### Dataset content

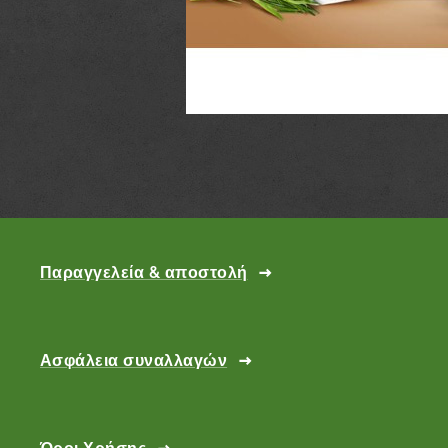
Παραγγελεία & αποστολή
Ασφάλεια συναλλαγών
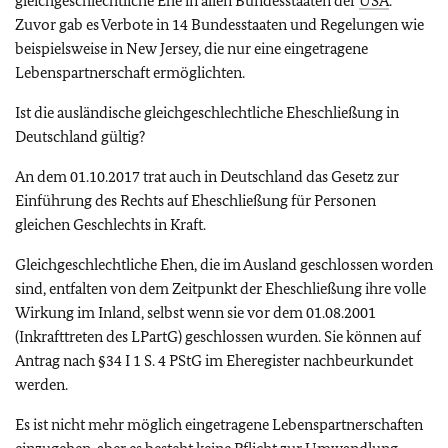
gleichgeschlechtliche Ehe in allen Bundesstaaten der
USA
.
Zuvor gab es Verbote in 14 Bundesstaaten und Regelungen wie
beispielsweise in New Jersey, die nur eine eingetragene
Lebenspartnerschaft ermöglichten.
Ist die ausländische gleichgeschlechtliche Eheschließung in
Deutschland gültig?
An dem 01.10.2017 trat auch in Deutschland das Gesetz zur
Einführung des Rechts auf Eheschließung für Personen
gleichen Geschlechts in Kraft.
Gleichgeschlechtliche Ehen, die im Ausland geschlossen worden
sind, entfalten von dem Zeitpunkt der Eheschließung ihre volle
Wirkung im Inland, selbst wenn sie vor dem 01.08.2001
(Inkrafttreten des LPartG) geschlossen wurden. Sie können auf
Antrag nach §34 I 1 S. 4 PStG im Eheregister nachbeurkundet
werden.
Es ist nicht mehr möglich eingetragene Lebenspartnerschaften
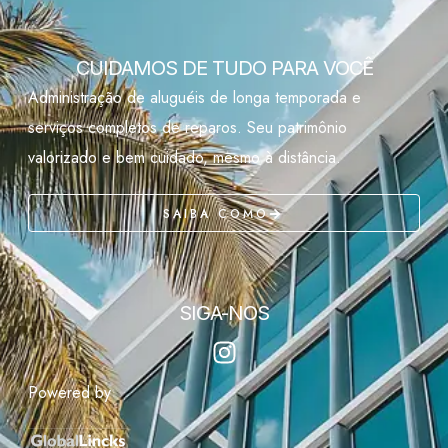
CUIDAMOS DE TUDO PARA VOCÊ
Administração de aluguéis de longa temporada e
serviços completos de reparos. Seu patrimônio
valorizado e bem cuidado, mesmo à distância.
SAIBA COMO
SIGA-NOS
Powered by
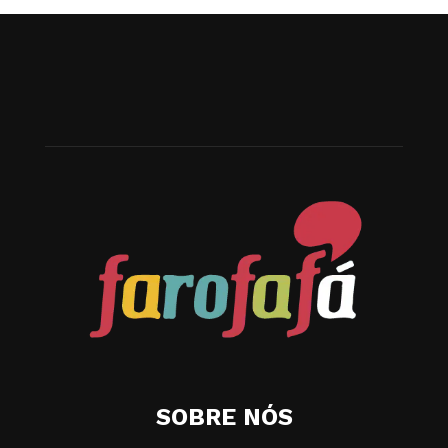
SOBRE NÓS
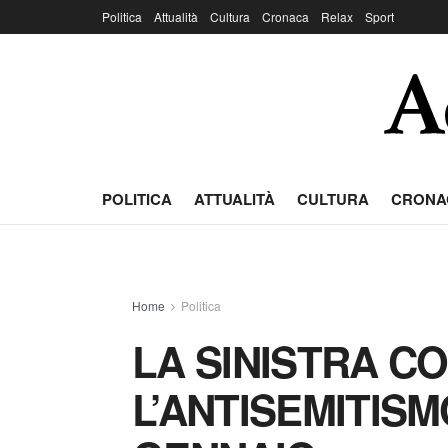
Politica
Attualità
Cultura
Cronaca
Relax
Sport
POLITICA
ATTUALITÀ
CULTURA
CRONA
Home
Politica
LA SINISTRA C
L’ANTISEMITISM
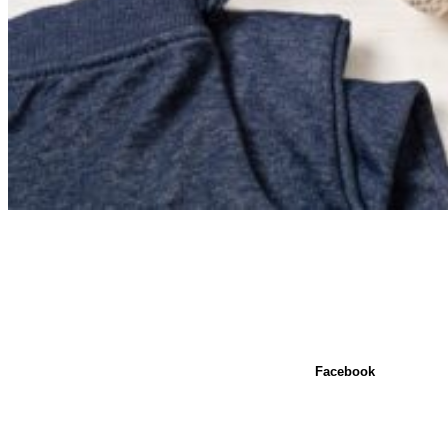
Facebook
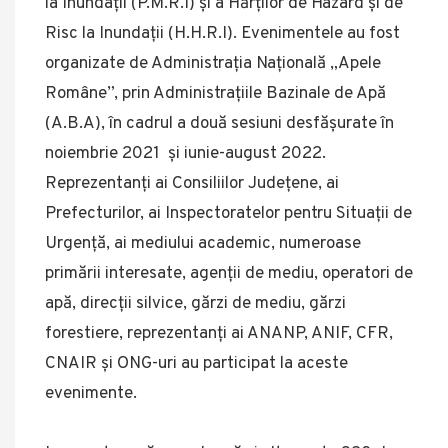
la Inundații (P.M.R.I) și a Hărților de Hazard și de
Risc la Inundații (H.H.R.I). Evenimentele au fost
organizate de Administrația Națională „Apele
Române”, prin Administrațiile Bazinale de Apă
(A.B.A), în cadrul a două sesiuni desfășurate în
noiembrie 2021 și iunie-august 2022.
Reprezentanți ai Consiliilor Județene, ai
Prefecturilor, ai Inspectoratelor pentru Situații de
Urgență, ai mediului academic, numeroase
primării interesate, agenții de mediu, operatori de
apă, direcții silvice, gărzi de mediu, gărzi
forestiere, reprezentanți ai ANANP, ANIF, CFR,
CNAIR și ONG-uri au participat la aceste
evenimente.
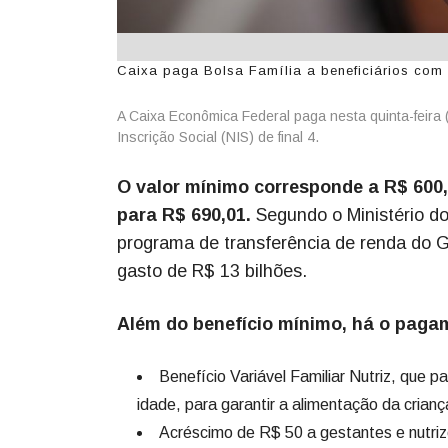
Caixa paga Bolsa Família a beneficiários com N
A Caixa Econômica Federal paga nesta quinta-feira 
Inscrição Social (NIS) de final 4.
O valor mínimo corresponde a R$ 600,
para R$ 690,01.
Segundo o Ministério do
programa de transferência de renda do G
gasto de R$ 13 bilhões.
Além do benefício mínimo, há o pagam
Benefício Variável Familiar Nutriz, que
idade, para garantir a alimentação da crianç
Acréscimo de R$ 50 a gestantes e nutr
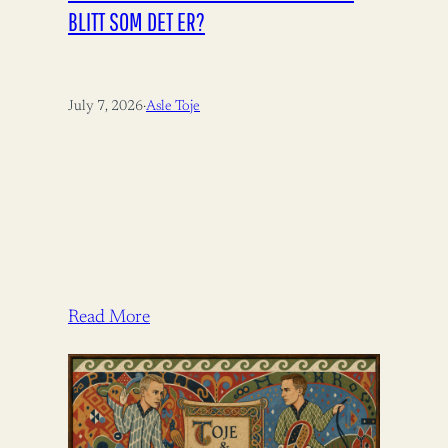
BLITT SOM DET ER?
July 7, 2026
·
Asle Toje
Read More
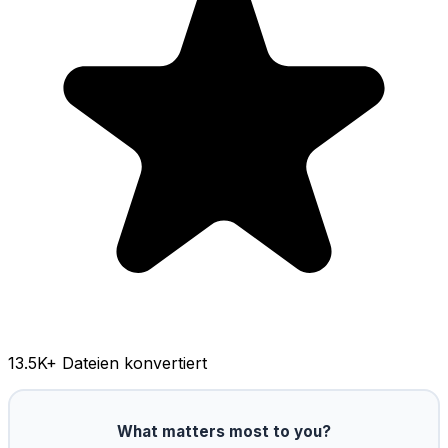
13.5K
+ Dateien konvertiert
What matters most to you?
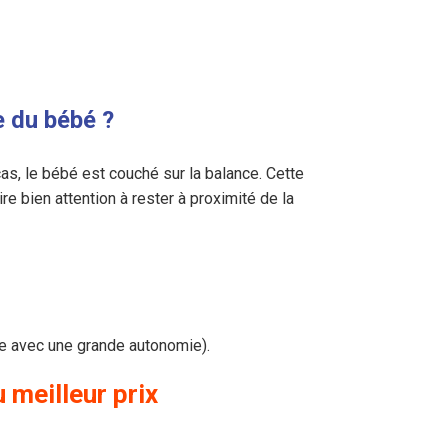
e du bébé ?
cas, le bébé est couché sur la balance. Cette
e bien attention à rester à proximité de la
rie avec une grande autonomie).
meilleur prix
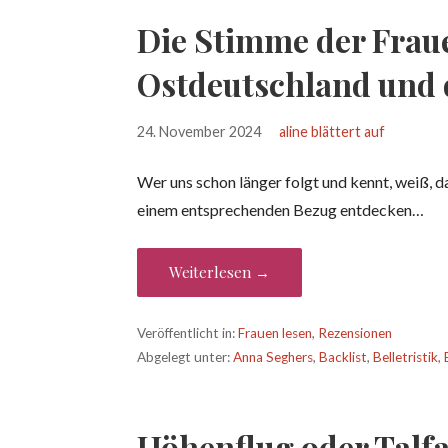
Die Stimme der Frau
Ostdeutschland und 
24. November 2024
aline blättert auf
Wer uns schon länger folgt und kennt, weiß, d
einem entsprechenden Bezug entdecken…
Weiterlesen →
Veröffentlicht in:
Frauen lesen
,
Rezensionen
Abgelegt unter:
Anna Seghers
,
Backlist
,
Belletristik
,
Höhenflug oder Talfa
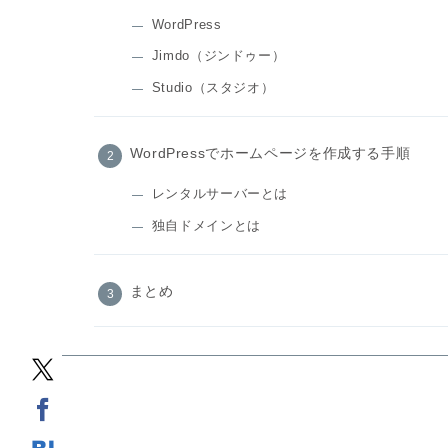
WordPress
Jimdo（ジンドゥー）
Studio（スタジオ）
WordPressでホームページを作成する手順
レンタルサーバーとは
独自ドメインとは
まとめ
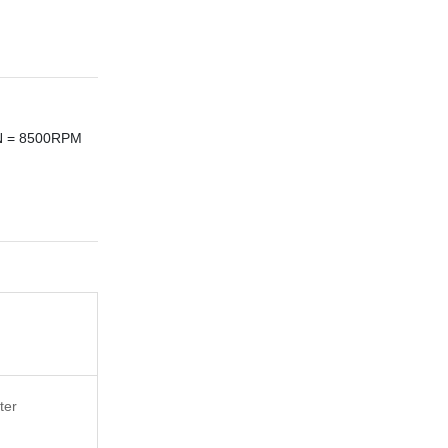
N = 8500RPM
ter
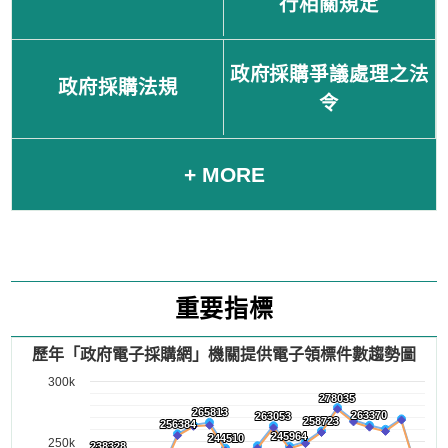
行相關規定
政府採購爭議處理之法
政府採購法規
令
+ MORE
重要指標
歷年「政府電子採購網」機關提供電子領標件數趨勢圖
300k
278035
278035
265813
265813
263370
263370
263053
263053
258723
258723
256384
256384
245964
245964
244510
244510
250k
238328
238328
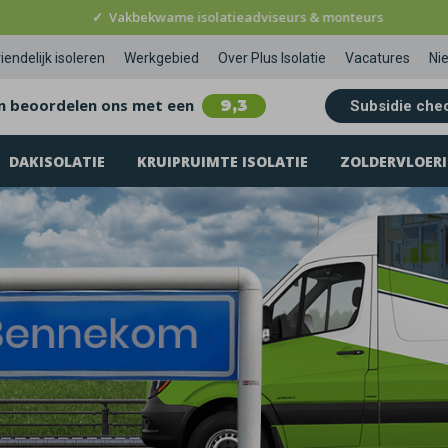
✓
Vakbekwame isolatieadviseurs & monteurs
iendelijk isoleren
Werkgebied
Over Plus Isolatie
Vacatures
Ni
n beoordelen ons met een
9,3
Subsidie che
DAKISOLATIE
KRUIPRUIMTE ISOLATIE
ZOLDERVLOERI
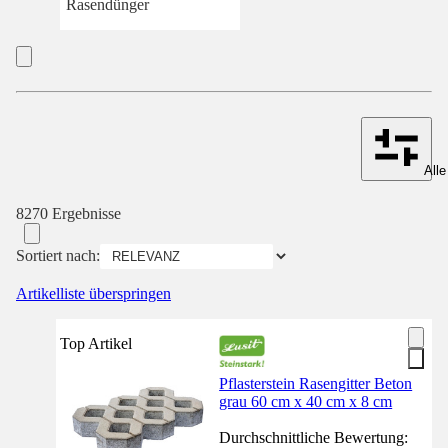
Rasendünger
Alle
8270 Ergebnisse
Sortiert nach:
Artikelliste überspringen
Top Artikel
Pflasterstein Rasengitter Beton
grau 60 cm x 40 cm x 8 cm
Durchschnittliche Bewertung:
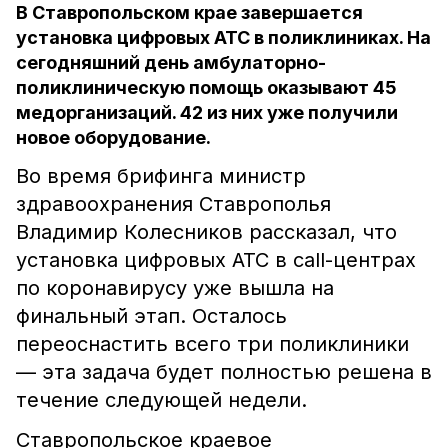
В Ставропольском крае завершается
установка цифровых АТС в поликлиниках. На
сегодняшний день амбулаторно-
поликлиническую помощь оказывают 45
медорганизаций. 42 из них уже получили
новое оборудование.
Во время брифинга министр
здравоохранения Ставрополья
Владимир Колесников рассказал, что
установка цифровых АТС в call-центрах
по коронавирусу уже вышла на
финальный этап. Осталось
переоснастить всего три поликлиники
— эта задача будет полностью решена в
течение следующей недели.
Ставропольское краевое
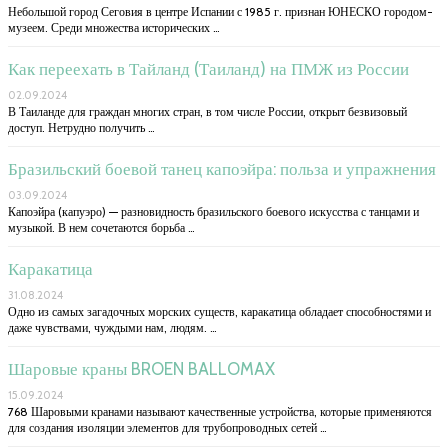
Небольшой город Сеговия в центре Испании с 1985 г. признан ЮНЕСКО городом-
музеем. Среди множества исторических …
Как переехать в Тайланд (Таиланд) на ПМЖ из России
02.09.2024
В Таиланде для граждан многих стран, в том числе России, открыт безвизовый
доступ. Нетрудно получить …
Бразильский боевой танец капоэйра: польза и упражнения
03.09.2024
Капоэйра (капуэро) — разновидность бразильского боевого искусства с танцами и
музыкой. В нем сочетаются борьба …
Каракатица
31.08.2024
Одно из самых загадочных морских существ, каракатица обладает способностями и
даже чувствами, чуждыми нам, людям. …
Шаровые краны BROEN BALLOMAX
15.09.2024
768 Шаровыми кранами называют качественные устройства, которые применяются
для создания изоляции элементов для трубопроводных сетей …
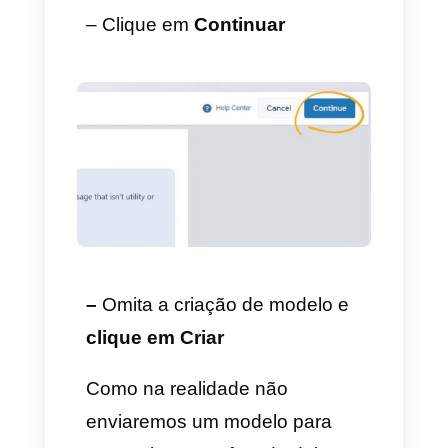
– Selecione
Marketing
→
Formulário.
3) Personalize o seu modelo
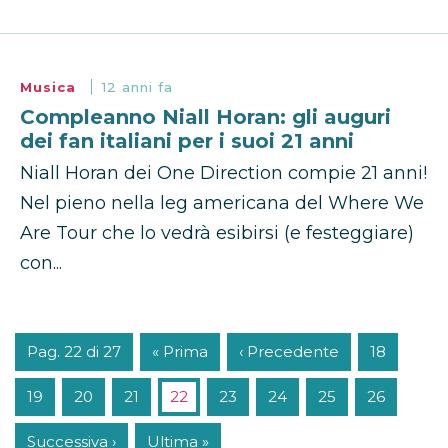
Musica
12 anni fa
Compleanno Niall Horan: gli auguri
dei fan italiani per i suoi 21 anni
Niall Horan dei One Direction compie 21 anni!
Nel pieno nella leg americana del Where We
Are Tour che lo vedrà esibirsi (e festeggiare)
con...
Pag. 22 di 27
« Prima
‹ Precedente
18
19
20
21
22
23
24
25
26
Successiva ›
Ultima »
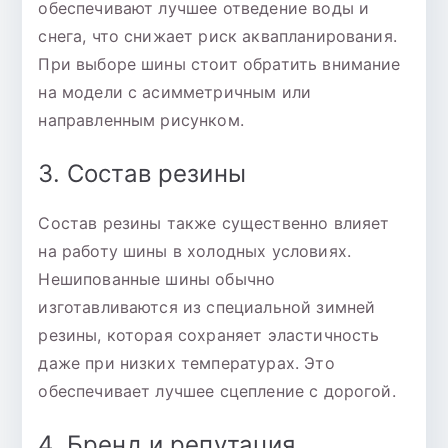
обеспечивают лучшее отведение воды и
снега, что снижает риск аквапланирования.
При выборе шины стоит обратить внимание
на модели с асимметричным или
направленным рисунком.
3. Состав резины
Состав резины также существенно влияет
на работу шины в холодных условиях.
Нешипованные шины обычно
изготавливаются из специальной зимней
резины, которая сохраняет эластичность
даже при низких температурах. Это
обеспечивает лучшее сцепление с дорогой.
4. Бренд и репутация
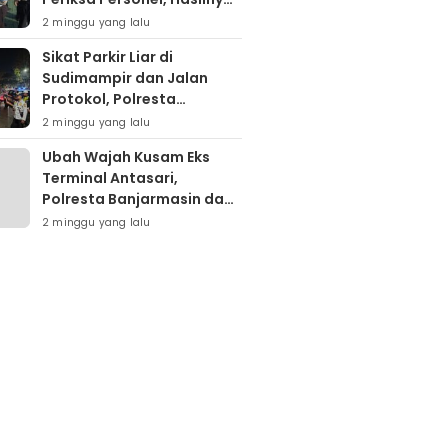
Nihil Pelanggaran
2 minggu yang lalu
Sikat Parkir Liar di
Sudimampir dan Jalan
Protokol, Polresta
Banjarmasin Mobilisasi
2 minggu yang lalu
Tim Gabungan
Ubah Wajah Kusam Eks
Terminal Antasari,
Polresta Banjarmasin dan
Warga Sapu Bersih
2 minggu yang lalu
Tumpukan Sampah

######

• Exercise prompt
Reproduce the text of all the items above line for line, without any changes, and leave the pictures out.

• Problem solution
Παραγγελεία & αποστολή
Ασφάλεια συναλλαγών
gleichgeschlechtliche Ehe in allen Bundesstaaten der
USA
.
Zuvor gab es Verbote in 14 Bundesstaaten und Regelungen wie
beispielsweise in New Jersey, die nur eine eingetragene
Lebenspartnerschaft ermöglichten.
Ist die ausländische gleichgeschlechtliche Eheschließung in
Deutschland gültig?
An dem 01.10.2017 trat auch in Deutschland das Gesetz zur
Einführung des Rechts auf Eheschließung für Personen
gleichen Geschlechts in Kraft.
Gleichgeschlechtliche Ehen, die im Ausland geschlossen worden
sind, entfalten von dem Zeitpunkt der Eheschließung ihre volle
Wirkung im Inland, selbst wenn sie vor dem 01.08.2001
(Inkrafttreten des LPartG) geschlossen wurden. Sie können auf
Antrag nach §34 I 1 S. 4 PStG im Eheregister nachbeurkundet
werden.
Es ist nicht mehr möglich eingetragene Lebenspartnerschaften
CUIDAMOS DE TUDO PARA VOCÊ
Administração de aluguéis de longa temporada e
serviços completos de reparos. Seu patrimônio
valorizado e bem cuidado, mesmo à distância.
SAIBA COMO
SIGA-NOS
Powered by
SOBRE NÓS
Politica
Attualità
Cultura
Cronaca
Relax
Sport
POLITICA
ATTUALITÀ
CULTURA
CRONA
Home
Politica
LA SINISTRA C
L’ANTISEMITISM
Facebook
la Inundații (P.M.R.I) și a Hărților de Hazard și de
Risc la Inundații (H.H.R.I). Evenimentele au fost
organizate de Administrația Națională „Apele
Române”, prin Administrațiile Bazinale de Apă
(A.B.A), în cadrul a două sesiuni desfășurate în
noiembrie 2021 și iunie-august 2022.
Reprezentanți ai Consiliilor Județene, ai
Prefecturilor, ai Inspectoratelor pentru Situații de
Urgență, ai mediului academic, numeroase
primării interesate, agenții de mediu, operatori de
apă, direcții silvice, gărzi de mediu, gărzi
forestiere, reprezentanți ai ANANP, ANIF, CFR,
CNAIR și ONG-uri au participat la aceste
evenimente.
Caixa paga Bolsa Família a beneficiários com N
A Caixa Econômica Federal paga nesta quinta-feira 
Inscrição Social (NIS) de final 4.
O valor mínimo corresponde a R$ 600,
para R$ 690,01.
Segundo o Ministério do
programa de transferência de renda do G
gasto de R$ 13 bilhões.
Além do benefício mínimo, há o pagam
Benefício Variável Familiar Nutriz, que
idade, para garantir a alimentação da crianç
Acréscimo de R$ 50 a gestantes e nutr
BLITT SOM DET ER?
July 7, 2026
·
Asle Toje
Read More
13.5K
+ Dateien konvertiert
What matters most to you?
e du bébé ?
cas, le bébé est couché sur la balance. Cette
e bien attention à rester à proximité de la
rie avec une grande autonomie).
meilleur prix
Die Stimme der Frau
Ostdeutschland und 
24. November 2024
aline blättert auf
Wer uns schon länger folgt und kennt, weiß, d
einem entsprechenden Bezug entdecken…
Weiterlesen →
Veröffentlicht in:
Frauen lesen
,
Rezensionen
Abgelegt unter:
Anna Seghers
,
Backlist
,
Belletristik
,
Höhenflug oder Talfa
WordPress
Jimdo（ジンドゥー）
Studio（スタジオ）
WordPressでホームページを作成する手順
レンタルサーバーとは
独自ドメインとは
まとめ
N = 8500RPM
ter
行相關規定
政府採購爭議處理之法
政府採購法規
令
+ MORE
重要指標
歷年「政府電子採購網」機關提供電子領標件數趨勢圖
300k
278035
278035
265813
265813
263370
263370
263053
263053
258723
258723
256384
256384
245964
245964
244510
244510
250k
238328
238328
✓
Vakbekwame isolatieadviseurs & monteurs
iendelijk isoleren
Werkgebied
Over Plus Isolatie
Vacatures
Ni
n beoordelen ons met een
9,3
Subsidie che
DAKISOLATIE
KRUIPRUIMTE ISOLATIE
ZOLDERVLOERI
Rasendünger
Alle
8270 Ergebnisse
Sortiert nach:
Artikelliste überspringen
Top Artikel
Pflasterstein Rasengitter Beton
grau 60 cm x 40 cm x 8 cm
Durchschnittliche Bewertung:
В Ставропольском крае завершается
установка цифровых АТС в поликлиниках. На
сегодняшний день амбулаторно-
поликлиническую помощь оказывают 45
медорганизаций. 42 из них уже получили
новое оборудование.
Во время брифинга министр
здравоохранения Ставрополья
Владимир Колесников рассказал, что
установка цифровых АТС в call-центрах
по коронавирусу уже вышла на
финальный этап. Осталось
переоснастить всего три поликлиники
— эта задача будет полностью решена в
течение следующей недели.
Ставропольское краевое
Небольшой город Сеговия в центре Испании с 1985 г. признан ЮНЕСКО городом-
музеем. Среди множества исторических …
Как переехать в Тайланд (Таиланд) на ПМЖ из России
02.09.2024
В Таиланде для граждан многих стран, в том числе России, открыт безвизовый
доступ. Нетрудно получить …
Бразильский боевой танец капоэйра: польза и упражнения
03.09.2024
Капоэйра (капуэро) — разновидность бразильского боевого искусства с танцами и
музыкой. В нем сочетаются борьба …
Каракатица
31.08.2024
Одно из самых загадочных морских существ, каракатица обладает способностями и
даже чувствами, чуждыми нам, людям. …
Шаровые краны BROEN BALLOMAX
15.09.2024
768 Шаровыми кранами называют качественные устройства, которые применяются
для создания изоляции элементов для трубопроводных сетей …
– Selecione
Marketing
→
Formulário.
3) Personalize o seu modelo
Musica
12 anni fa
Compleanno Niall Horan: gli auguri
dei fan italiani per i suoi 21 anni
Niall Horan dei One Direction compie 21 anni!
Nel pieno nella leg americana del Where We
Are Tour che lo vedrà esibirsi (e festeggiare)
con...
Pag. 22 di 27
« Prima
‹ Precedente
18
19
20
21
22
23
24
25
26
Successiva ›
Ultima »
обеспечивают лучшее отведение воды и
снега, что снижает риск аквапланирования.
При выборе шины стоит обратить внимание
на модели с асимметричным или
направленным рисунком.
3. Состав резины
Состав резины также существенно влияет
на работу шины в холодных условиях.
Нешипованные шины обычно
изготавливаются из специальной зимней
резины, которая сохраняет эластичность
даже при низких температурах. Это
обеспечивает лучшее сцепление с дорогой.
4. Бренд и репутация
Nihil Pelanggaran
2 minggu yang lalu
Sikat Parkir Liar di
Sudimampir dan Jalan
Protokol, Polresta
Banjarmasin Mobilisasi
2 minggu yang lalu
Tim Gabungan
Ubah Wajah Kusam Eks
Terminal Antasari,
Polresta Banjarmasin dan
Warga Sapu Bersih
2 minggu yang lalu
Tumpukan Sampah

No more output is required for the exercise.